• [Task prompt] Scan the records for the string "linejoin" and copy every line that holds it.

• [Material for this task]
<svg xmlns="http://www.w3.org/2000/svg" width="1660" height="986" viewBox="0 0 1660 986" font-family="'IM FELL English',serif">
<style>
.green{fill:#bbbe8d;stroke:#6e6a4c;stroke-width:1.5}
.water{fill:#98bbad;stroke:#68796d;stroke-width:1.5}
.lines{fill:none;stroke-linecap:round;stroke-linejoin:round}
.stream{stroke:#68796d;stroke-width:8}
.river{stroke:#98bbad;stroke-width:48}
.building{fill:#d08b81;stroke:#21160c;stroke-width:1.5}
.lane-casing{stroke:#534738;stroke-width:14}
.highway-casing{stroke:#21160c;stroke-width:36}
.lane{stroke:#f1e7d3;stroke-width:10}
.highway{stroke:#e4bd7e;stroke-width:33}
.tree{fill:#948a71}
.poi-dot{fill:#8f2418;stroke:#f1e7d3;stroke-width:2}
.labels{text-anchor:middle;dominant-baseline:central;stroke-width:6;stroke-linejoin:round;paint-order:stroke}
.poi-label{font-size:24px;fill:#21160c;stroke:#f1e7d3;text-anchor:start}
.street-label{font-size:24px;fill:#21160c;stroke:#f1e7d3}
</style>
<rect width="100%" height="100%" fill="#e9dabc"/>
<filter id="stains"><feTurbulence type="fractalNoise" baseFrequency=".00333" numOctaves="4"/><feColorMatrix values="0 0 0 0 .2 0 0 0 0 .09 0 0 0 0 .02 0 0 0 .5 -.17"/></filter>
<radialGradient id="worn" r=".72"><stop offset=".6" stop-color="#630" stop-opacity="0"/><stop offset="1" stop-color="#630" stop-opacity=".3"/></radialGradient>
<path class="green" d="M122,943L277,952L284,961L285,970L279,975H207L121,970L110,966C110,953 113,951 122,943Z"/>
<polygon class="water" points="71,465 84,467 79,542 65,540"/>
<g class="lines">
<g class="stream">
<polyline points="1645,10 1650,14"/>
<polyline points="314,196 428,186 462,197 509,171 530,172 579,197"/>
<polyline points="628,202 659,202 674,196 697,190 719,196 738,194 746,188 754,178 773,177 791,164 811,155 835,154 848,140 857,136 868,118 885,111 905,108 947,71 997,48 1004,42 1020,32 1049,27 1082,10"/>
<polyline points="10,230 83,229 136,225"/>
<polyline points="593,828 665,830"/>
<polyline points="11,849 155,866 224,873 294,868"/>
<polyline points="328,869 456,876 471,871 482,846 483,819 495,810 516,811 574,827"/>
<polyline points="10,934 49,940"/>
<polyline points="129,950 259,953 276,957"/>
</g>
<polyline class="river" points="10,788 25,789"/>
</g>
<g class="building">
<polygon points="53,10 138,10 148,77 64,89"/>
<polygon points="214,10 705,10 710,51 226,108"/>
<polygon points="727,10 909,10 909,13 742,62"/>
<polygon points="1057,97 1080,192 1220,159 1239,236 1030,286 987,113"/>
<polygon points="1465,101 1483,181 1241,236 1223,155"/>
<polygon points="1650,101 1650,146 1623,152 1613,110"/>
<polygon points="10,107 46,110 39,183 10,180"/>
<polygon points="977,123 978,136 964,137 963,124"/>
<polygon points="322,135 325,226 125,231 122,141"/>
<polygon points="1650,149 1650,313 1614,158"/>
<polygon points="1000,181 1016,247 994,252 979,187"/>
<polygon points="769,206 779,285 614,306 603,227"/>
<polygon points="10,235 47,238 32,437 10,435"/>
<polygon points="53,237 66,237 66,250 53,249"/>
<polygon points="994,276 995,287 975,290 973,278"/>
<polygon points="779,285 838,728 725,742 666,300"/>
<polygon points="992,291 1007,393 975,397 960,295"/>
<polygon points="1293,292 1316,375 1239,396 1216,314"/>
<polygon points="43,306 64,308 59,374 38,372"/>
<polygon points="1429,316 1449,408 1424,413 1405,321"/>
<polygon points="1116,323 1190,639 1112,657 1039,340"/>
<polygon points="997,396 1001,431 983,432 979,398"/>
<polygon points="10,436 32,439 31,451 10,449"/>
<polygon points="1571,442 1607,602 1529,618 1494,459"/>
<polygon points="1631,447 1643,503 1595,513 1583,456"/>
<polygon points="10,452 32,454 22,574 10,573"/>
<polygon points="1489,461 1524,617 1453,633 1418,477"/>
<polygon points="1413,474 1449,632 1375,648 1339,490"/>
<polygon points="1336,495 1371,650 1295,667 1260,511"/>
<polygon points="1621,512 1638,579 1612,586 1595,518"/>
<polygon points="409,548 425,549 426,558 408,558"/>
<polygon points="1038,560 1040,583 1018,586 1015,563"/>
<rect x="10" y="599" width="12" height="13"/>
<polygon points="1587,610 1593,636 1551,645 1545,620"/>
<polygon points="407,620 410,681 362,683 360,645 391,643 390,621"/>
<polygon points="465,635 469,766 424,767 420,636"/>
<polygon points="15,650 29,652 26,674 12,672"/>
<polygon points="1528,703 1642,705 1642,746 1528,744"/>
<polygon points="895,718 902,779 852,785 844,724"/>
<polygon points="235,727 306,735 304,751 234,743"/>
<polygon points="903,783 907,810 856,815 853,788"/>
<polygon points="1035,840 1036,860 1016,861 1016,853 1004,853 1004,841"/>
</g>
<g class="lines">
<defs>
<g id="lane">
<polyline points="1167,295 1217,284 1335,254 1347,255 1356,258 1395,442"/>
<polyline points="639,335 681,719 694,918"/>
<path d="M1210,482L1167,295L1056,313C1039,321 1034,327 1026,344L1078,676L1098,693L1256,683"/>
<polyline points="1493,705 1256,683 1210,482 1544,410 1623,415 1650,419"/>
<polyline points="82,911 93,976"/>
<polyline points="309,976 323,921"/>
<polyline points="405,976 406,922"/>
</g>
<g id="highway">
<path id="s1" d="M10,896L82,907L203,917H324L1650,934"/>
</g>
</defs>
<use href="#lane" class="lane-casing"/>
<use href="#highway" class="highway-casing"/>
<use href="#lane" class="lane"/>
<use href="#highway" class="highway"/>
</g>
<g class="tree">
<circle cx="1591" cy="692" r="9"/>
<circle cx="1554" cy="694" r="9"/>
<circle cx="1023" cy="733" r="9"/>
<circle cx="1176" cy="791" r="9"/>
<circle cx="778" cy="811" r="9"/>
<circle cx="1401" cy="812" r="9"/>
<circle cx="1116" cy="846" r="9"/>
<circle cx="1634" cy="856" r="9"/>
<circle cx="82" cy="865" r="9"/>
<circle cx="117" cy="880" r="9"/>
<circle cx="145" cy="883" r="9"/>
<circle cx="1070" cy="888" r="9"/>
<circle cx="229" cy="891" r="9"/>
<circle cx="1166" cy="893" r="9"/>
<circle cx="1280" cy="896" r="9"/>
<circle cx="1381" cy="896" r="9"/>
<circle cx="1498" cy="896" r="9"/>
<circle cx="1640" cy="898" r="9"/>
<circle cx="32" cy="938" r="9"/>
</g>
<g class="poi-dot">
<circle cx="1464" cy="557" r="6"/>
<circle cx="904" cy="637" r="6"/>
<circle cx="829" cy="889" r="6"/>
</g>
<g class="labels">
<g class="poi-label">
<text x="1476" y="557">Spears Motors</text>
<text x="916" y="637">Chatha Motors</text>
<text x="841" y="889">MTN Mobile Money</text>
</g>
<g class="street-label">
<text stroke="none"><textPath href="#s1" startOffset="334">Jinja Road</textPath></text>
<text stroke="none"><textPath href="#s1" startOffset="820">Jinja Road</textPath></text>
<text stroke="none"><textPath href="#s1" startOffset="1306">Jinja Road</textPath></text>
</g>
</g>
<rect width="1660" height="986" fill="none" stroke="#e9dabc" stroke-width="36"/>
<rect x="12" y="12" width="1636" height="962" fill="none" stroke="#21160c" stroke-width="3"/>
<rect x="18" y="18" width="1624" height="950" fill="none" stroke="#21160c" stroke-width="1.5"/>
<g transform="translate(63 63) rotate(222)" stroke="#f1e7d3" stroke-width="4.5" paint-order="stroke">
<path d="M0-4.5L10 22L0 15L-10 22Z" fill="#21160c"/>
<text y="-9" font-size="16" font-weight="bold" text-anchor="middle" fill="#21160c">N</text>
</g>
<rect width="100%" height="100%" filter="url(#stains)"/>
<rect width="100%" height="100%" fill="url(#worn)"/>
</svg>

• [Written answer]
.lines{fill:none;stroke-linecap:round;stroke-linejoin:round}
.labels{text-anchor:middle;dominant-baseline:central;stroke-width:6;stroke-linejoin:round;paint-order:stroke}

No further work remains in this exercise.